L.A. Unified Schools To Reopen With Online Option In Fall
The Los Angeles Unified School District will reopen next fall with on-campus, in-person teaching at schools for students five days a week, but will still offer an online option for some students.
Superintendent Austin Beutner made the announcement Monday as parents in the Los Angeles area have grown increasingly frustrated over the school district’s delay in making a decision.
As reported by The Associated Press, schools for elementary-aged children “will have full days of instruction with their teacher and classmates while middle and high school students will change classrooms for each period, said Beutner, who leads the nation’s second-largest school district.”
Beutner added, however, that an option for students to remain online has to be available for the coming school year for those who cannot come to school for in-person learning and for those who choose not to do so. After-school programs will also be an option for students from the time school ends until 6p.m.
“Some students and some staff members may need to stay at home until all at schools are vaccinated due to health reasons because they live with an immune-compromised family member,” Beutner said, noting that he expects most of the students and staff to be at school each day.
Until more students receive COVID-19 vaccinations, said Beutner, staff and students will wear face masks.
The reopening of schools in the district has been a contentious issue in recent weeks. As reported by The Los Angeles Times, a group of parents demanded Sunday that district authorities pledge a regular, full-time school schedule for the fall. “Separately, the teachers union last week called for maintaining safety measures, hiring more union members and raising pay. Meanwhile, a coalition of community groups recently called for increased funding for schools that they identified as most in need,” the outlet reported.
Around 70 people rallied at LAUSD headquarters, and then continued another 2.5 miles west to the teachers’ union headquarters Sunday, according to the Times. “In interviews, they blamed the teachers union for not prioritizing the on-campus education of their children and the school district for not standing up to union demands,” reports the news agency.

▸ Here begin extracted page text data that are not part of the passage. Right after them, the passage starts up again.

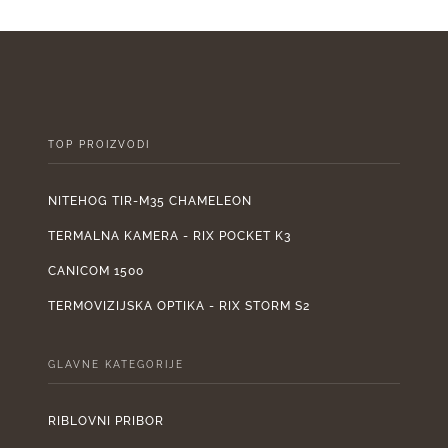
je:
1.899,00 €.
je:
2.110,00 €.
950
TOP PROIZVODI
NITEHOG TIR-M35 CHAMELEON
TERMALNA KAMERA - RIX POCKET K3
CANICOM 1500
TERMOVIZIJSKA OPTIKA - RIX STORM S2
GLAVNE KATEGORIJE
RIBLOVNI PRIBOR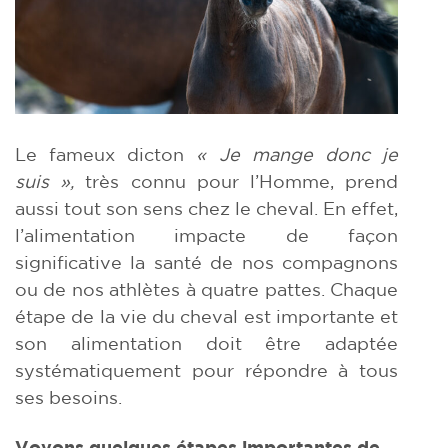
Le fameux dicton
« Je mange donc je
suis »,
très connu pour l’Homme, prend
aussi tout son sens chez le cheval. En effet,
l’alimentation impacte de façon
significative la santé de nos compagnons
ou de nos athlètes à quatre pattes. Chaque
étape de la vie du cheval est importante et
son alimentation doit être adaptée
systématiquement pour répondre à tous
ses besoins.
Voyons quelques étapes importantes de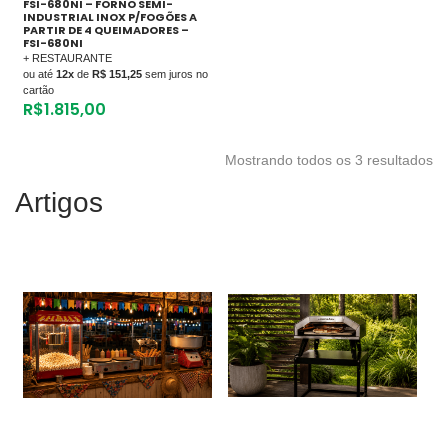
FSI-680NI – FORNO SEMI-
INDUSTRIAL INOX P/FOGÕES A
PARTIR DE 4 QUEIMADORES –
FSI-680NI
+ RESTAURANTE
ou até
12x
de
R$ 151,25
sem juros no
cartão
R$
1.815,00
Mostrando todos os 3 resultados
Artigos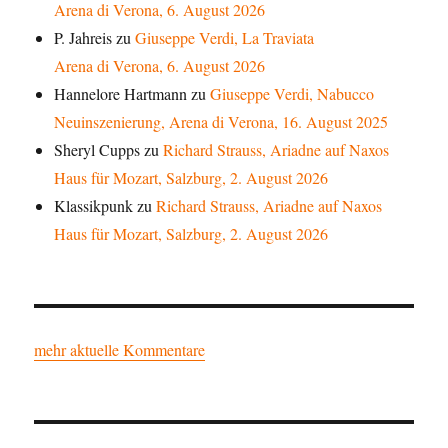
Arena di Verona, 6. August 2026
P. Jahreis
zu
Giuseppe Verdi, La Traviata
Arena di Verona, 6. August 2026
Hannelore Hartmann
zu
Giuseppe Verdi, Nabucco
Neuinszenierung, Arena di Verona, 16. August 2025
Sheryl Cupps
zu
Richard Strauss, Ariadne auf Naxos
Haus für Mozart, Salzburg, 2. August 2026
Klassikpunk
zu
Richard Strauss, Ariadne auf Naxos
Haus für Mozart, Salzburg, 2. August 2026
mehr aktuelle Kommentare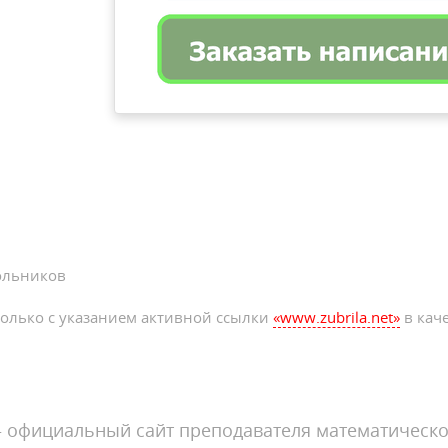
ольников
олько с указанием активной ссылки
«www.zubrila.net»
в каче
официальный сайт преподавателя математическо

“I support unions; I support teachers,” said Joel Delman of West Adams, who has middle- and high-school-aged boys who have exhibited signs of depression. “But what has happened this year has been a disaster and my eyes were opened up to the fact that that disaster is due to the collusion between [United Teachers Los Angeles] and our LAUSD board, which is supposed to represent parents but doesn’t listen to parents at all.”

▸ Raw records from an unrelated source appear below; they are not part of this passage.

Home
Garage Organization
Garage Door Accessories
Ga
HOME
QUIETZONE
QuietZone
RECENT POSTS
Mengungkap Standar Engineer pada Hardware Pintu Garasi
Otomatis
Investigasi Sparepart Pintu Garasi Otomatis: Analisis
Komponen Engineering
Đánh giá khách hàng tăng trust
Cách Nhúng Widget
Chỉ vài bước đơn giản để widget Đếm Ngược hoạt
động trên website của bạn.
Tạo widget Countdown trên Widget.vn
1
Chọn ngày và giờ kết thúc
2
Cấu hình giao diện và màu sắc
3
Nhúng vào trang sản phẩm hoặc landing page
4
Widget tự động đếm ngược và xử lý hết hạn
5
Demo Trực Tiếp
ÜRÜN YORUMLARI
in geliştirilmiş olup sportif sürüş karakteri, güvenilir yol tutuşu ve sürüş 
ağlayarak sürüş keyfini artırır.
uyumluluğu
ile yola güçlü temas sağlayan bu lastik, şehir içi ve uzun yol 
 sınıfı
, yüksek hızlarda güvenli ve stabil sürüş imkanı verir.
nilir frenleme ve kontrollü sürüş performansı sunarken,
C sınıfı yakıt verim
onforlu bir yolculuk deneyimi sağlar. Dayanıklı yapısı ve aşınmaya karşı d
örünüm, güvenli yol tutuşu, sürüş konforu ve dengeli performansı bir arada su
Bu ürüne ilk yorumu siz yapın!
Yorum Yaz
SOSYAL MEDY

Across the country, New York City Mayor Bill de Blasio announced that public schools will resume full, in-person instruction this fall without an option to remain online for students.
“[In] New York City public schools, 1 million kids will be back in their classroom in September, all in person, no remote,” de Blasio said on MSNBC’s “Morning Joe.”

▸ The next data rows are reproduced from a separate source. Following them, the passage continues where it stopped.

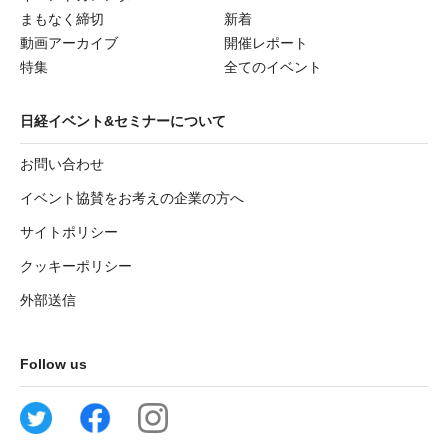
まもなく締切
新着
動画アーカイブ
開催レポート
特集
全てのイベント
日経イベント&セミナーについて
お問い合わせ
イベント協賛をお考えの企業の方へ
サイトポリシー
クッキーポリシー
外部送信
Follow us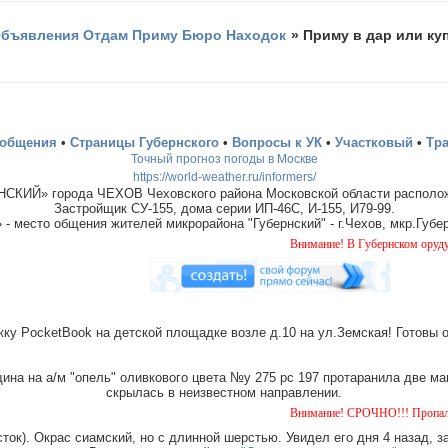
бъявления Отдам Приму Бюро Находок
»
Приму в дар или ку
ообщения
•
Страницы Губернского
•
Вопросы к УК
•
Участковый
•
Тр
Точный прогноз погоды в Москве
https://world-weather.ru/informers/
СКИЙ» города ЧЕХОВ Чеховского района Московской области располож
Застройщик СУ-155, дома серии ИП-46С, И-155, И79-99.
место общения жителей микрорайона "Губернский" - г.Чехов, мкр.Губер
Внимание! В Губернском орудует банда 
ку PocketBook на детской площадке возле д.10 на ул.Земская! Готовы 
на на а/м "опель" оливкового цвета №у 275 рс 197 протаранила две ма
скрылась в неизвестном направлении.
Внимание! СРОЧНО!!! Пропала собака чёр
ток). Окрас сиамский, но с длинной шерстью. Увидел его дня 4 назад, з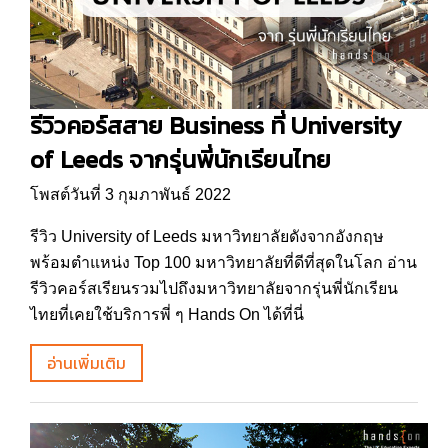
รีวิวคอร์สสาย Business ที่ University
of Leeds จากรุ่นพี่นักเรียนไทย
โพสต์วันที่ 3 กุมภาพันธ์ 2022
รีวิว University of Leeds มหาวิทยาลัยดังจากอังกฤษ
พร้อมตำแหน่ง Top 100 มหาวิทยาลัยที่ดีที่สุดในโลก อ่าน
รีวิวคอร์สเรียนรวมไปถึงมหาวิทยาลัยจากรุ่นพี่นักเรียน
ไทยที่เคยใช้บริการพี่ ๆ Hands On ได้ที่นี่
อ่านเพิ่มเติม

At a press conference later, as the New York Post reported, de Blasio said “it’s time for everyone to come back.” But, he added, students and teachers will still need to wear face masks while in school.
De Blasio said that no medical accommodations related to COVID-19 would be available for teachers to continue remote learning from their homes. The outlet reported that close to “a third of city public-school educators are currently working remotely because of coronavirus-related concerns.”
“We will resume the rules that existed before the pandemic,” the mayor said. “So there always were rules for providing accommodation for very particular and severe circumstances that existed before we ever heard a COVID. We’re going to resume the pre-COVID rules.”